TEXTAUSZUG |
┌──

Ich finde es sowieso unglaublich, dass es in Krankenhäusern und Pflegeheimen keine Supervision gibt.
Ich hab in meiner Arbeit zumindest einmal monatlich Teamsupervision. Berufsanfänger haben in den ersten zwei Jahren Einzelsupervision und ach erfahrene KollegInnen haben die Möglichkeit, in schwierigen Situationen Einzelsupervision in Anspruch zu nehmen. Eine Kollegin macht das fast ständig.
Was mich überrascht: Bei den Teamleiterschulungen, die ich leite, frage ich immer, wer von den neuen tatsächlich Einzelsupervision in Anspruch nimmt. Und siehe da: ganz wenige. Das ist also keine Sache des Geldes, sondern entweder haben die jungen KollegInnen das Gefühl, das geht sich zeitlich nicht mehr aus oder Reflektion ist ihnen nicht mehr wichtig.

Ich hab jetzt grad das Buch "Mein Sohn hat ein Sexleben und ich lese meiner Mutter Rotkäpppchen vor" gelesen. (Hat mir total gut gefallen). Und ich denk, eine der Schwierigkeiten ist, dass wir das Thema Altsein, Kranksein, Demenz, etc. so weit von uns weg schieben. Uns betrifft das nicht, glauben wir, so lange bis wir merken, dass es uns betrifft. Und selbst dann noch versuchen wir nicht uns in die Lage der Betroffenen zu versetzen, denken wir nicht daran, wie sie sich wohl fühlen, so abhängig, so hilflos, so verwirrt. Wir (also du jetzt nicht, aber die meisten) besuchen sie im Pflegeheim, atmen auf, wenn wir wieder gehen und uns wird nicht bewusst, dass das Leben dort oft ein einziges Warten ist. Aufs Gewaschenwerden, aufs Frühstück, auf die Jause, aufs Mittagessen, auf den Besuch, aufs Abendessen, auf den Tod. Und selbst wenn wir uns damit auseinandersetzen, wissen wir höchstens, was wir selbst fühlen und was wir in der Situation wollen würden, nicht aber, was die Betroffenen fühlen, denken und wünschen.

Auch ich ziehe mich als Sachwalterin immer wieder auf die Rechtslage zurück und schütze mich dadurch vor Fehlentscheidungen, wenn es darum geht, Zustimmungen zu medizinischen Behandlungen zu geben.

└──

ANGEZEIGTE DATEN |
┌──

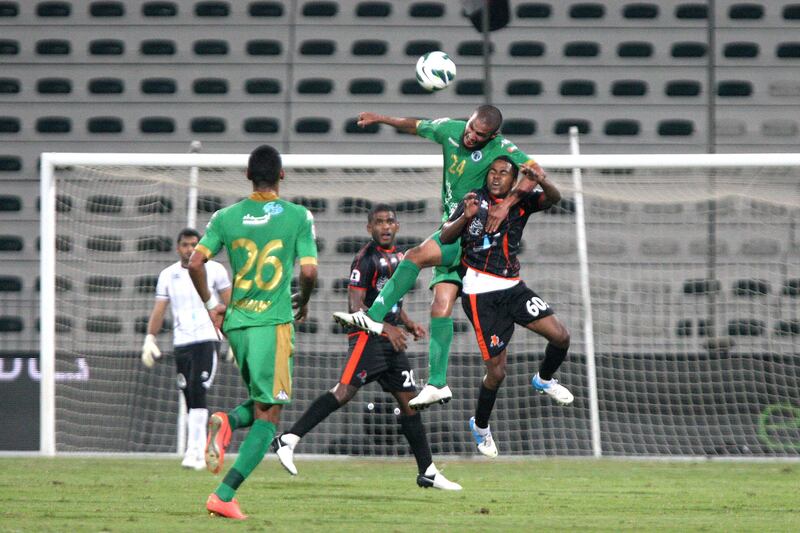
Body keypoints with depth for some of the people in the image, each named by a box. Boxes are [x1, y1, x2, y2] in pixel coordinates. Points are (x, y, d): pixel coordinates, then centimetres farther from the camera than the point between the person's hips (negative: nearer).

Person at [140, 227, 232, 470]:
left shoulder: (214, 270, 2)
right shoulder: (168, 275, 10)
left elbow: (230, 305, 5)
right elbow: (159, 310, 10)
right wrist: (150, 338, -3)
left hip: (207, 340, -4)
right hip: (181, 343, 4)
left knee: (197, 391, -19)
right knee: (190, 398, 5)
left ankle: (194, 450, -22)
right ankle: (200, 455, 11)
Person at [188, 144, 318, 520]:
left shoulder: (226, 217, 5)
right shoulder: (297, 217, -3)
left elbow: (195, 263, -3)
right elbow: (309, 271, -7)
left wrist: (211, 304, 12)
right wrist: (303, 302, 13)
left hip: (235, 322, 4)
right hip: (273, 321, -4)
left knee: (262, 404, 23)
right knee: (269, 415, -2)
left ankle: (226, 422, -11)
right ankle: (224, 496, -15)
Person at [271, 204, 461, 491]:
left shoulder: (399, 256, 20)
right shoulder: (366, 258, -8)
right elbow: (356, 305, -14)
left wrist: (409, 324, 17)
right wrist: (386, 327, -25)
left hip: (391, 339, 8)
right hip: (367, 336, -8)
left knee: (409, 400, 8)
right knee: (345, 391, -22)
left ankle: (428, 472, 12)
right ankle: (288, 440, -24)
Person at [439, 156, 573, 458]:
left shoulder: (521, 202, 5)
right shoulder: (475, 201, -4)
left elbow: (554, 198, -11)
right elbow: (445, 237, -12)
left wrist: (540, 181, -33)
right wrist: (465, 218, -31)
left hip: (512, 288, 4)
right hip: (482, 294, -4)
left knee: (560, 336, -7)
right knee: (497, 371, -6)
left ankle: (543, 381, 25)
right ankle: (480, 427, 19)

└──

AUFGABE | Prüfen Sie für jede der folgenden Aussagen, ob sie mit dem Textauszug übereinstimmt, und belegen Sie jedes Ja oder Nein mit den entscheidenden Worten des Textauszugs im genauen Wortlaut. 1. Berufsanfänger erhalten in den ersten zwei Jahren Einzelsupervision. 2. Die meisten neuen Teilnehmenden der Teamleiterschulungen nehmen Einzelsupervision in Anspruch. 3. Die Teamsupervision findet höchstens einmal im Jahr statt.

IHRE ANTWORT |
1. Ja: „Berufsanfänger haben in den ersten zwei Jahren Einzelsupervision“
2. Nein: „Und siehe da: ganz wenige.“
3. Nein: „zumindest einmal monatlich Teamsupervision“